The monitoring manager, scheduled on its own thread, informs other parts of the data component about servers for which it has received information, and how to monitor these servers. If possible, the monitoring manager runs attached to a user-type hardware thread (in a user core). The code for the monitoring manager is in the file equilibrium-data_monitor.c
.
The monitoring manager logs a message to syslog when a server's state changes. The maximum frequency of these updates depends on the monitor's configuration.
By default, the status of a given server is down until the monitoring service can reach the server. (The exception is that servers that are not monitored have no status updates since they are assumed to be up without verification.) Servers found to be up are inserted into a list of servers for that application, and the data component logs a message to syslog. Correspondingly, servers found to be down are deleted from the list, and again, a state transition message is logged.
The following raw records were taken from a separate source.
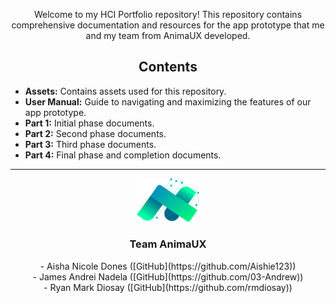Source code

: <p align="center">
  Welcome to my HCI Portfolio repository! This repository contains comprehensive documentation and resources for the app prototype that me and my team from AnimaUX developed.
</p>

<h2 align="center">Contents</h2>

- **Assets:** Contains assets used for this repository.<br>
- **User Manual:** Guide to navigating and maximizing the features of our app prototype.<br>
- **Part 1:** Initial phase documents.<br>
- **Part 2:** Second phase documents.<br>
- **Part 3:** Third phase documents.<br>
- **Part 4:** Final phase and completion documents.<br>

---

<p align="center">
  <img src="Assets/Team-Logo_AnimaUX.png" width="100" alt="AnimaUX Team Logo">
</p>

<h3 align="center">Team AnimaUX</h3>

<p align="center">
- Aisha Nicole Dones ([GitHub](https://github.com/Aishie123))<br>
- James Andrei Nadela ([GitHub](https://github.com/03-Andrew))<br>
- Ryan Mark Diosay ([GitHub](https://github.com/rmdiosay))<br>
</p>
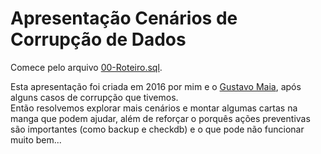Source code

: # Apresentação Cenários de Corrupção de Dados

Comece pelo arquivo [00-Roteiro.sql](.\00-Roteiro.sql).

Esta apresentação foi criada em 2016 por mim e o [Gustavo Maia](https://gustavomaiaaguiar.wordpress.com/), após alguns casos de corrupção que tivemos.  
Então resolvemos explorar mais cenários e montar algumas cartas na manga que podem ajudar, além de reforçar o porquês ações preventivas são importantes (como backup e checkdb) e o que pode não funcionar muito bem...

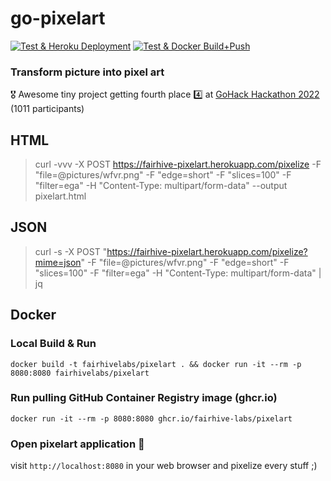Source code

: # go-pixelart
[![Test & Heroku Deployment](https://github.com/fairhive-labs/go-pixelart/actions/workflows/heroku.yml/badge.svg)](https://github.com/fairhive-labs/go-pixelart/actions/workflows/heroku.yml)
[![Test & Docker Build+Push](https://github.com/fairhive-labs/go-pixelart/actions/workflows/docker.yml/badge.svg)](https://github.com/fairhive-labs/go-pixelart/actions/workflows/docker.yml)

### Transform picture into pixel art

:medal_military: Awesome tiny project getting fourth place :four: at [GoHack Hackathon 2022](https://twitter.com/golang/status/1545116451429818368?s=20&t=cohum9Kbf0n_kyHa8CiwWw) (1011 participants)

## HTML
> curl -vvv -X POST https://fairhive-pixelart.herokuapp.com/pixelize -F "file=@pictures/wfvr.png"  -F "edge=short" -F "slices=100" -F "filter=ega" -H "Content-Type: multipart/form-data" --output pixelart.html

## JSON
> curl -s -X POST "https://fairhive-pixelart.herokuapp.com/pixelize?mime=json" -F "file=@pictures/wfvr.png"  -F "edge=short" -F "slices=100" -F "filter=ega" -H "Content-Type: multipart/form-data" | jq

## Docker 

### Local Build & Run

`docker build -t fairhivelabs/pixelart . && docker run -it --rm -p 8080:8080 fairhivelabs/pixelart`

### Run pulling GitHub Container Registry image (ghcr.io)

`docker run -it --rm -p 8080:8080 ghcr.io/fairhive-labs/pixelart`

### Open pixelart application :rocket:

visit `http://localhost:8080` in your web browser and pixelize every stuff ;)
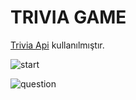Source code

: 
<h1> TRIVIA GAME </h1>

[Trivia Api](https://opentdb.com/api_config.php) kullanılmıştır.

![start](https://user-images.githubusercontent.com/36725302/111906371-47714b00-8a61-11eb-99e3-51e97c0df7ed.PNG)


![question](https://user-images.githubusercontent.com/36725302/111906376-50fab300-8a61-11eb-9afb-7ccc59871477.PNG)
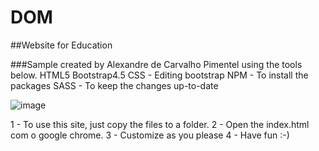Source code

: # DOM
##Website for Education

###Sample created by Alexandre de Carvalho Pimentel using the tools below.
HTML5
Bootstrap4.5
CSS - Editing bootstrap
NPM - To install the packages
SASS - To keep the changes up-to-date

![image](https://user-images.githubusercontent.com/58637629/88490428-e5178780-cf71-11ea-970b-374fe63624f0.png)

1 - To use this site, just copy the files to a folder.
2 - Open the index.html com o google chrome.
3 - Customize as you please
4 - Have fun :-)
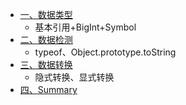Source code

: - [一、数据类型](./数据类型.md)
  - 基本引用+BigInt+Symbol
- [二、数据检测](./数据监测.md)
  - typeof、Object.prototype.toString
- [三、数据转换](./数据转换.md)
  - 隐式转换、显式转换
- [四、Summary](./Summary.md)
To help clients reach a new server, the monitoring manager also iterates over the session entries in the flow table, searching for flows that are using the server, and removes any entries it finds. (For details about the flow table, see Maintaining Session Information.)
The aging manager sends updates about the number of sessions that are assumed to still be active. The code for the aging manager is in the function aging_cleanup()
in the file equilibrium-data_packet.c
.
The aging manager is scheduled to run every 15 seconds, but the content of the message (the number of active flows) again depends on the session-timeout
value. You can usually expect larger numbers when a longer session-timeout
value is configured.
The aging manager iterates over the lookup table entries and removes expired session entries. To do this, it compares the current time to the session expiration time that was last updated when a packet passed through the system matching this session. While performing this iteration, the aging manager also counts the number of active sessions for each application in each service set. When the iteration has finished, it reports these counters to the management component.
Although the status updates come from data-component managers running on separate threads, the update messages are funneled into a common channel, so that only one connection to the management component is needed.